Dichotomies are inherently unstable, and rife for manipulation by pitting one side against the other. Imagine a cuisine with only two recipes, sex with only two positions, or American with only two parties. Well, I guess you don’t have to imagine that last one; how well is that working out for ya?
Not necessarily. Lots of the government jobs that go to economists are ones where information is supplied–e.g. the Bureau of Economic Analysis and the Bureau of Labor Statistics. Both supply valuable information that help the market function better (CPI, labor data, economic growth data, etc.). One can do that and still have fairly consistent libertarian views…in fact, I used to work for the latter agency. Most of the economists I worked with had a very healthy and positive regard for markets and their ability to allocate resources.
You have to look long and hard to find an economist that favors outright socialism, IMO. Looking at the literature on the principle-agent problem would suggest that most economists understand that there are very significant problems there.
One of the glaring flaws of markets (i.e. capitalism) and socialism is the same: information. Information is not symmetrical nor is it complete. Or another way of putting it is ignorance…even rational ignorance. Factor in that people generally have a really hard time with evaluating uncertainty (i.e. probabilistic events) and you can have problems in both systems.
However, economists have studied these information problems in capitalism far more extensively and have found strategies for solving them. Heck even markets come up with such solutions since there are profits to be made and people can be innovative. For example, using Akerlof’s lemon (cars) model. If a buyer doesn’t know if a car is a peach or a lemon the peach market fails to exist. However, people with peaches (assuming they know they are peaches) can offer things like limited warranties as one way of signalling the quality of the vehicle. Another is to allow the prospective buyer to take the car to an independent mechanic. Now these are sub-optimal outcomes (economists call them second best outcomes) in that they increase the cost of purchasing a peach, but so long as these costs are less than the benefits that accrue to the seller and the buyer then the peach market can come into existence, albeit smaller than it would be in a situation of complete and symmetrical information (or as economists call it perfect information).
But with socialism and the method of allocating resources there, very little work has been done on the incentive problem, information asymmetries, and so forth. Most economists would likely say that without some sort of price to signal information such a system is going to have lots of problems before you even get to the issues of things like the principle agent problem, moral hazard or adverse selection. How do you know where to ship input X? People producing X in a capitalist system answer this question quite easily: who is offering the most for X? The fact that these people are offering the most suggest they want it the most. No such mechanism exists in socialism if there is no price.

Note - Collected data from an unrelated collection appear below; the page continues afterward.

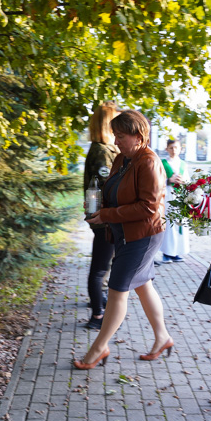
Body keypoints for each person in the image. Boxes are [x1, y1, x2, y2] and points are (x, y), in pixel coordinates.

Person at [75, 110, 172, 369]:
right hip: (125, 234)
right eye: (115, 135)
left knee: (118, 291)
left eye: (120, 136)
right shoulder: (122, 159)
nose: (116, 141)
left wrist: (106, 214)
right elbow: (112, 191)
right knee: (143, 285)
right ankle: (162, 337)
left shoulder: (148, 162)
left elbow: (148, 208)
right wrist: (98, 209)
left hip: (142, 236)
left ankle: (99, 348)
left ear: (139, 136)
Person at [82, 102, 120, 329]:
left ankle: (99, 306)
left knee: (104, 266)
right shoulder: (101, 151)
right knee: (99, 269)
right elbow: (105, 186)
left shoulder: (104, 149)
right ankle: (97, 316)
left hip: (105, 217)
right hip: (104, 219)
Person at [158, 138, 190, 263]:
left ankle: (176, 252)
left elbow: (188, 181)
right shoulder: (163, 163)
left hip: (180, 197)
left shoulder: (183, 164)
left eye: (176, 148)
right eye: (171, 148)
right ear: (167, 149)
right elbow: (157, 180)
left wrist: (183, 181)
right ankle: (167, 252)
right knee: (169, 225)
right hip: (168, 196)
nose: (174, 150)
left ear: (180, 149)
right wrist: (168, 180)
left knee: (180, 224)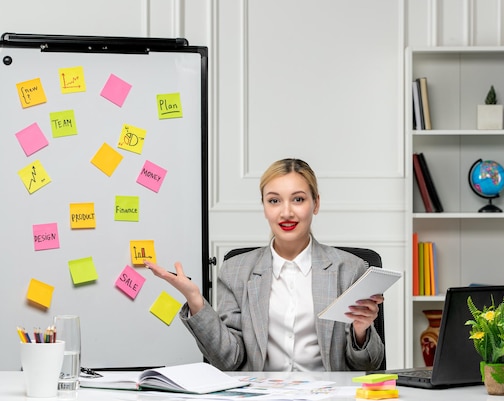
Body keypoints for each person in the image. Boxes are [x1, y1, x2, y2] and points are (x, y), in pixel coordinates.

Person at [145, 158, 384, 371]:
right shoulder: (235, 272)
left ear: (316, 204)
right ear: (264, 207)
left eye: (298, 199)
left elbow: (368, 366)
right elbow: (229, 360)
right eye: (274, 201)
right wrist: (196, 301)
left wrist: (361, 332)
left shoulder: (351, 270)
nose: (286, 212)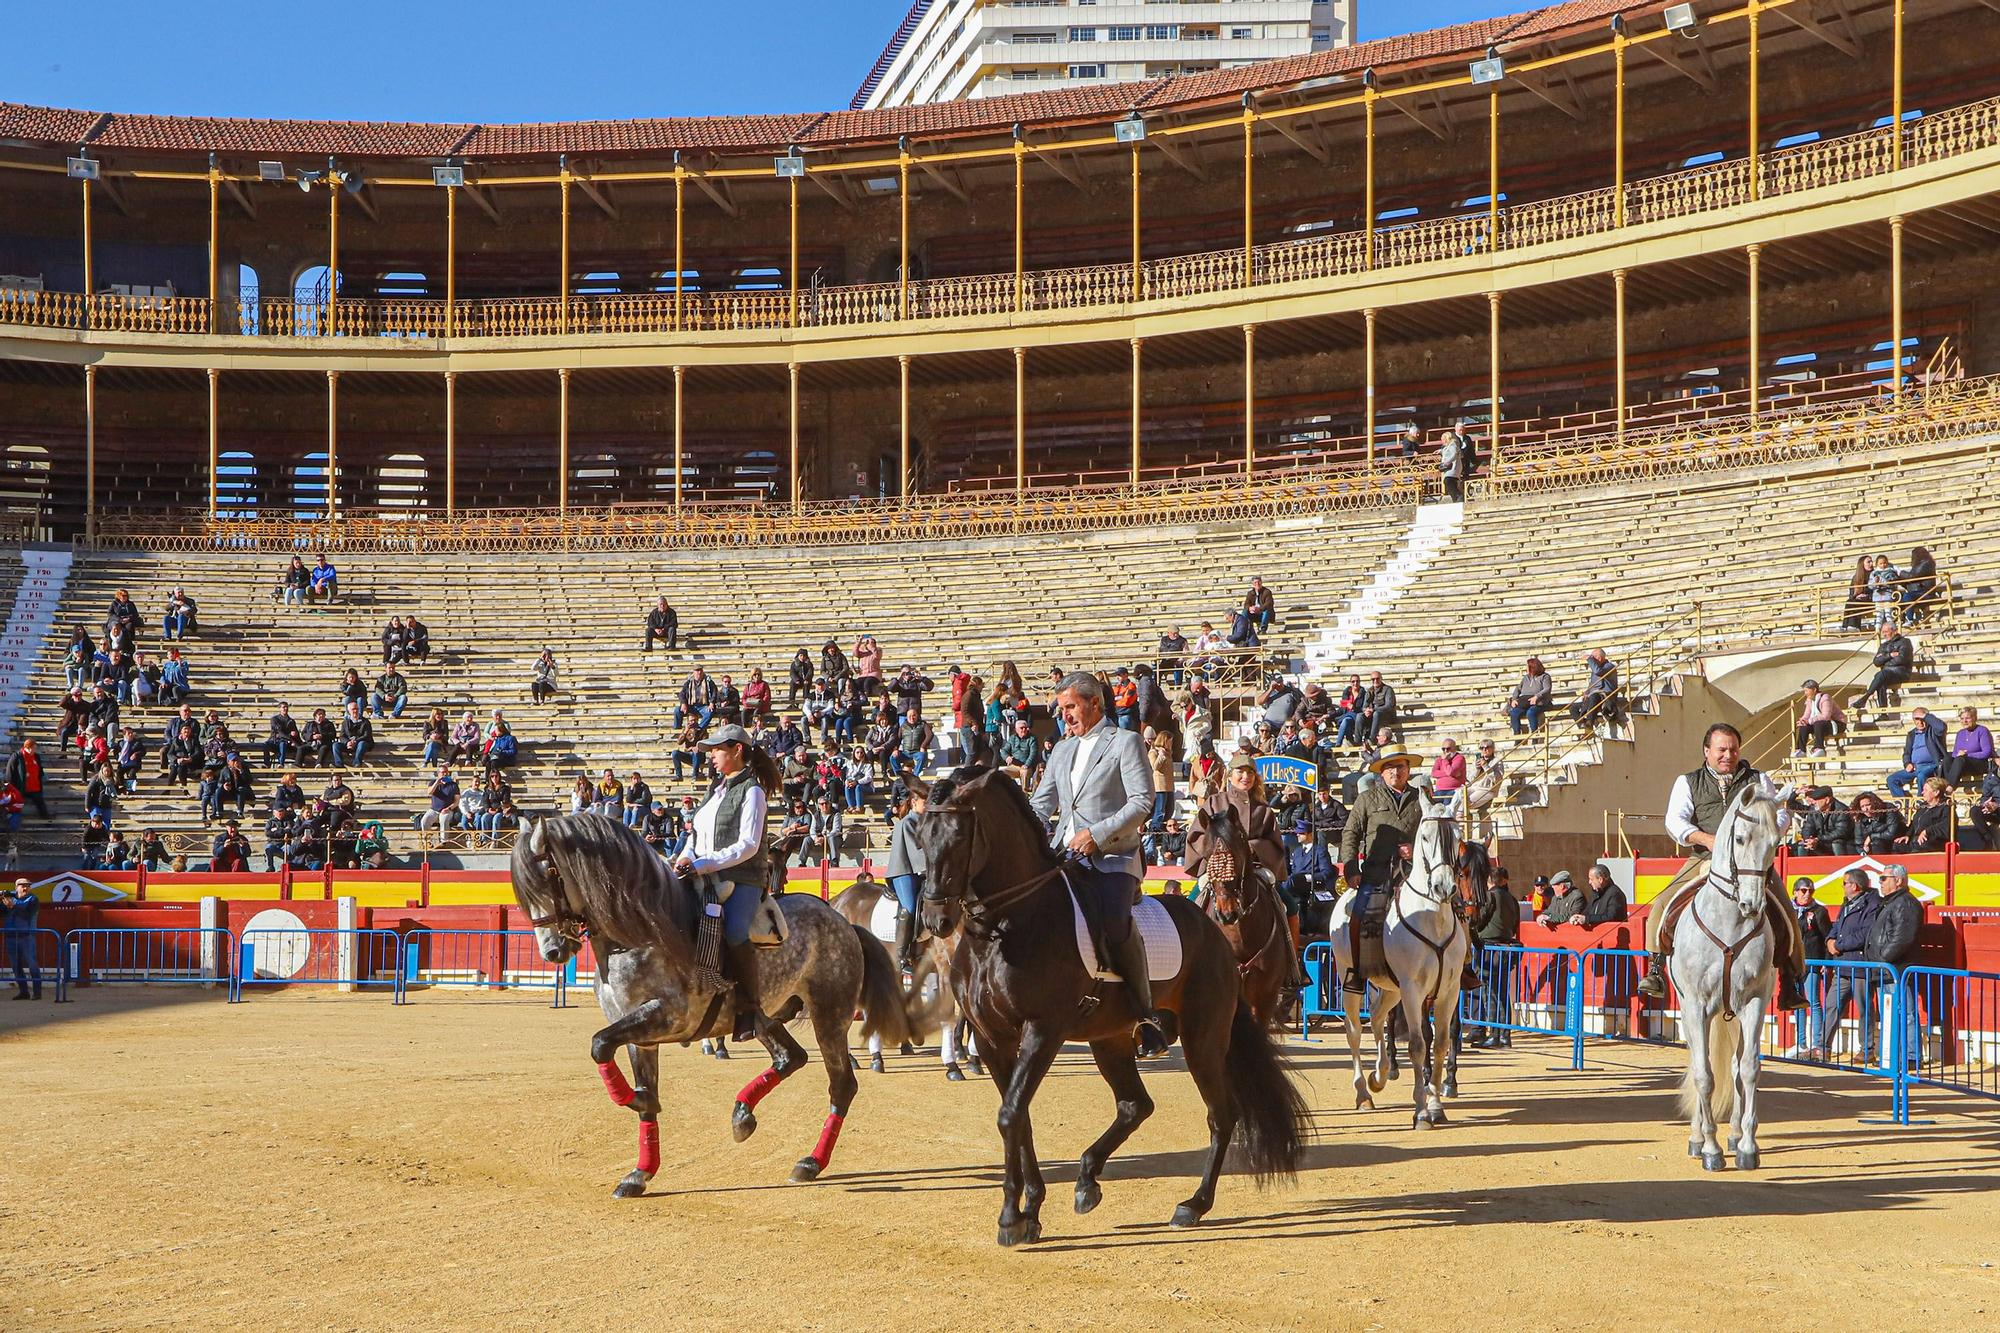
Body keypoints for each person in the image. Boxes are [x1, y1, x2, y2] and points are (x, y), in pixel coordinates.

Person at [1030, 670, 1165, 1056]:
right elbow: (1042, 804)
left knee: (1113, 921)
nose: (1065, 715)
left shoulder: (1125, 742)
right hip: (1063, 856)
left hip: (1113, 857)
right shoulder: (1061, 749)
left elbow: (1141, 801)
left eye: (1070, 707)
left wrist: (1096, 835)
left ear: (1093, 703)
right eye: (1061, 708)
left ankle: (1145, 1014)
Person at [1636, 722, 1807, 1010]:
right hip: (1704, 857)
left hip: (1751, 862)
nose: (1728, 754)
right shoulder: (1688, 781)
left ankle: (1790, 981)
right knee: (1661, 906)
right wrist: (1707, 839)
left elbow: (1780, 816)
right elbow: (1675, 820)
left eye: (1733, 749)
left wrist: (1768, 833)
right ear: (1707, 752)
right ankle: (1655, 969)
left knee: (1788, 915)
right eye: (1721, 749)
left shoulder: (1758, 779)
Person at [672, 724, 783, 1044]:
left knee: (734, 930)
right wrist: (685, 856)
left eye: (718, 750)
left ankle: (749, 1007)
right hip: (702, 872)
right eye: (711, 751)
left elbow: (748, 844)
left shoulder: (754, 791)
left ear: (737, 750)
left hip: (743, 877)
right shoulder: (715, 789)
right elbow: (696, 835)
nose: (712, 756)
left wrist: (705, 863)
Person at [1186, 750, 1296, 977]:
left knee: (1290, 906)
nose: (1245, 776)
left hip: (1255, 869)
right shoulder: (1214, 803)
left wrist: (1249, 848)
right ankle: (1186, 965)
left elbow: (1275, 844)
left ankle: (1292, 966)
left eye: (1250, 772)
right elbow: (1197, 835)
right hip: (1218, 870)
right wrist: (1218, 855)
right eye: (1240, 772)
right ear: (1230, 775)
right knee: (1190, 906)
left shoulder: (1264, 810)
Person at [1338, 747, 1425, 994]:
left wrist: (1415, 848)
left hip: (1413, 871)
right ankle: (1356, 971)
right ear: (1382, 773)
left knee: (1455, 907)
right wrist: (1351, 868)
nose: (1395, 772)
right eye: (1389, 767)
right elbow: (1350, 833)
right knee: (1358, 915)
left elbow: (1432, 833)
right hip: (1377, 872)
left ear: (1408, 770)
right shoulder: (1367, 799)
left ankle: (1463, 967)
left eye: (1400, 767)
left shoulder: (1422, 798)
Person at [1816, 868, 1880, 1062]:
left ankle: (1867, 1050)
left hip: (1861, 965)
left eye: (1844, 883)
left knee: (1864, 1009)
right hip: (1842, 964)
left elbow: (1865, 933)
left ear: (1854, 885)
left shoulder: (1872, 904)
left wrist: (1838, 945)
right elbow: (1837, 927)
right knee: (1831, 1006)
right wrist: (1829, 941)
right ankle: (1823, 1048)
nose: (1843, 887)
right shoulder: (1847, 904)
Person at [1865, 864, 1924, 1066]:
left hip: (1895, 969)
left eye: (1884, 878)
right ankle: (1895, 1055)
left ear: (1898, 880)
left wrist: (1883, 959)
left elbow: (1902, 938)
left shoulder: (1904, 903)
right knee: (1892, 1014)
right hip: (1887, 969)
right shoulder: (1892, 903)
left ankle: (1910, 1056)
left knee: (1904, 1013)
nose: (1880, 882)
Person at [1786, 876, 1834, 1060]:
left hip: (1813, 961)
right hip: (1793, 962)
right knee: (1799, 1003)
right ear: (1795, 892)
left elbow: (1827, 937)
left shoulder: (1819, 911)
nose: (1807, 894)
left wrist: (1826, 961)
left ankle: (1816, 1044)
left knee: (1813, 1001)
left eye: (1810, 891)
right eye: (1804, 890)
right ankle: (1801, 1043)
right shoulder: (1789, 910)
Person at [1887, 707, 1946, 797]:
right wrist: (1907, 763)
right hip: (1915, 767)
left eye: (1922, 719)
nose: (1920, 722)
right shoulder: (1911, 734)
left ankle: (1921, 801)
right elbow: (1907, 752)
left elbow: (1941, 728)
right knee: (1891, 779)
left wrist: (1926, 716)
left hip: (1931, 765)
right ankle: (1904, 803)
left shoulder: (1933, 731)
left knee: (1921, 775)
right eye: (1917, 719)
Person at [1791, 785, 1856, 857]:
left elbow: (1841, 832)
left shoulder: (1842, 810)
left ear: (1827, 800)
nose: (1813, 802)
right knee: (1803, 845)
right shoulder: (1814, 809)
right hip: (1821, 842)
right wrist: (1809, 840)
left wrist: (1818, 839)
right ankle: (1802, 867)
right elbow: (1808, 827)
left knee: (1837, 843)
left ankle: (1841, 866)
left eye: (1816, 799)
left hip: (1842, 844)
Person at [4, 879, 41, 1000]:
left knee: (32, 965)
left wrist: (11, 902)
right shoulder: (9, 899)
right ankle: (24, 991)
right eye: (22, 886)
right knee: (16, 966)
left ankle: (37, 992)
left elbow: (25, 910)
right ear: (16, 887)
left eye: (27, 886)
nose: (25, 888)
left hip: (27, 936)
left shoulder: (33, 899)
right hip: (11, 936)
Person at [1897, 776, 1955, 853]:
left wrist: (1927, 831)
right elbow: (1914, 822)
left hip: (1934, 842)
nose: (1922, 793)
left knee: (1919, 846)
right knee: (1897, 845)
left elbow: (1945, 827)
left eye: (1925, 790)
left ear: (1936, 792)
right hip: (1915, 839)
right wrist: (1908, 835)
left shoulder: (1946, 807)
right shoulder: (1923, 806)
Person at [1940, 706, 1993, 789]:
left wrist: (1967, 755)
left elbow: (1987, 752)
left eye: (1967, 718)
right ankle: (1945, 785)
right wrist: (1958, 755)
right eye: (1962, 718)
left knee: (1960, 759)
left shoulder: (1982, 731)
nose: (1964, 721)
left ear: (1975, 718)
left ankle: (1950, 788)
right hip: (1962, 764)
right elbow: (1955, 753)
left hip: (1979, 763)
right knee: (1947, 758)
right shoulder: (1960, 733)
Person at [1865, 622, 1914, 709]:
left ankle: (1866, 696)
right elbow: (1876, 662)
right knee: (1881, 680)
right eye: (1883, 632)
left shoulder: (1905, 642)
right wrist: (1890, 655)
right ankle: (1883, 713)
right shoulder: (1883, 645)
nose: (1884, 634)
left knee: (1880, 675)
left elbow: (1901, 659)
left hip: (1901, 672)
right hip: (1887, 674)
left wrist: (1884, 659)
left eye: (1886, 632)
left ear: (1894, 631)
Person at [1570, 649, 1620, 728]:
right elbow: (1592, 683)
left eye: (1593, 657)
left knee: (1594, 696)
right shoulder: (1595, 669)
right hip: (1593, 698)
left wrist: (1589, 659)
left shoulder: (1609, 666)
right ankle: (1582, 724)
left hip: (1605, 696)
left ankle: (1590, 722)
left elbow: (1598, 672)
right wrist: (1587, 692)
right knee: (1573, 708)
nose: (1592, 659)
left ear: (1599, 658)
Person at [1794, 680, 1844, 757]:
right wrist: (1803, 721)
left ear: (1814, 690)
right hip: (1821, 725)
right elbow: (1806, 715)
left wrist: (1809, 721)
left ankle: (1819, 748)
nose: (1805, 693)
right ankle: (1801, 750)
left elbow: (1825, 716)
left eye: (1807, 691)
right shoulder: (1809, 700)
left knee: (1818, 723)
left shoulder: (1825, 698)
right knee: (1804, 726)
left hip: (1837, 723)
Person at [1506, 657, 1552, 734]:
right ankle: (1517, 735)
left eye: (1527, 666)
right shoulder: (1526, 677)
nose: (1526, 668)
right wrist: (1514, 699)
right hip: (1525, 702)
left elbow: (1547, 688)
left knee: (1530, 713)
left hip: (1540, 702)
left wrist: (1537, 696)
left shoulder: (1545, 676)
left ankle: (1534, 735)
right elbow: (1518, 689)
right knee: (1514, 713)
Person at [7, 740, 48, 820]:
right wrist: (11, 788)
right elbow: (10, 772)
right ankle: (12, 825)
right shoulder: (17, 756)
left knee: (42, 806)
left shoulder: (36, 756)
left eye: (35, 748)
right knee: (15, 806)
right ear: (27, 748)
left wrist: (42, 775)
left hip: (35, 788)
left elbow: (40, 769)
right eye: (33, 748)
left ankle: (47, 823)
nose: (34, 750)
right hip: (20, 788)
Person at [1969, 766, 2000, 852]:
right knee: (1975, 811)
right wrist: (1986, 804)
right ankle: (1988, 840)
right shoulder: (1991, 776)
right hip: (1994, 810)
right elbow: (1985, 795)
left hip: (1997, 806)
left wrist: (1998, 805)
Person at [1867, 553, 1901, 628]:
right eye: (1880, 563)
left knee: (1888, 614)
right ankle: (1877, 630)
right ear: (1877, 564)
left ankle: (1892, 628)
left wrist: (1883, 582)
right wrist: (1875, 583)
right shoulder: (1873, 573)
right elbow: (1870, 586)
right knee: (1879, 615)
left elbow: (1892, 583)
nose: (1883, 565)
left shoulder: (1891, 572)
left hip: (1888, 595)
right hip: (1877, 597)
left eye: (1884, 563)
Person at [1430, 738, 1466, 807]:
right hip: (1439, 790)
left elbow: (1450, 772)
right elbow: (1434, 773)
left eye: (1448, 749)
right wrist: (1450, 774)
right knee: (1430, 803)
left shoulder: (1459, 758)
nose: (1445, 751)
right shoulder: (1439, 759)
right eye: (1443, 749)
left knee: (1447, 804)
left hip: (1454, 790)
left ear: (1454, 748)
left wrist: (1445, 761)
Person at [337, 702, 373, 768]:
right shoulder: (345, 722)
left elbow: (366, 735)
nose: (355, 711)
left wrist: (355, 741)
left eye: (356, 709)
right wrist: (347, 742)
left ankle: (357, 763)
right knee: (335, 745)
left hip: (361, 744)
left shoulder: (365, 722)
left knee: (362, 744)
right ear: (348, 711)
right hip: (349, 744)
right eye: (353, 709)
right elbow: (342, 736)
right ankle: (339, 764)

Capitalism, for all its faults, is a system with distributed information that is aggregated up into single (or maybe a vector that is finite) measure: the price(s) of the good in question. The informational problems distort that measure.
In socialism, the price is not set by market participants and aggregated up, it is made up out of whole cloth by the political process. For example, if people, in general, have persistent economic biases (see Tyler Cowen’s work on this) then that political process is going to set the wrong prices. And this assumes that people are not going to be voting for a candidate that is pandering to them…and nevermind that most Socialist systems always seem to end up as dictatorships.
I think I’d rather have the inadvertant errors associated with capitalism than the deliberate errors of socialism.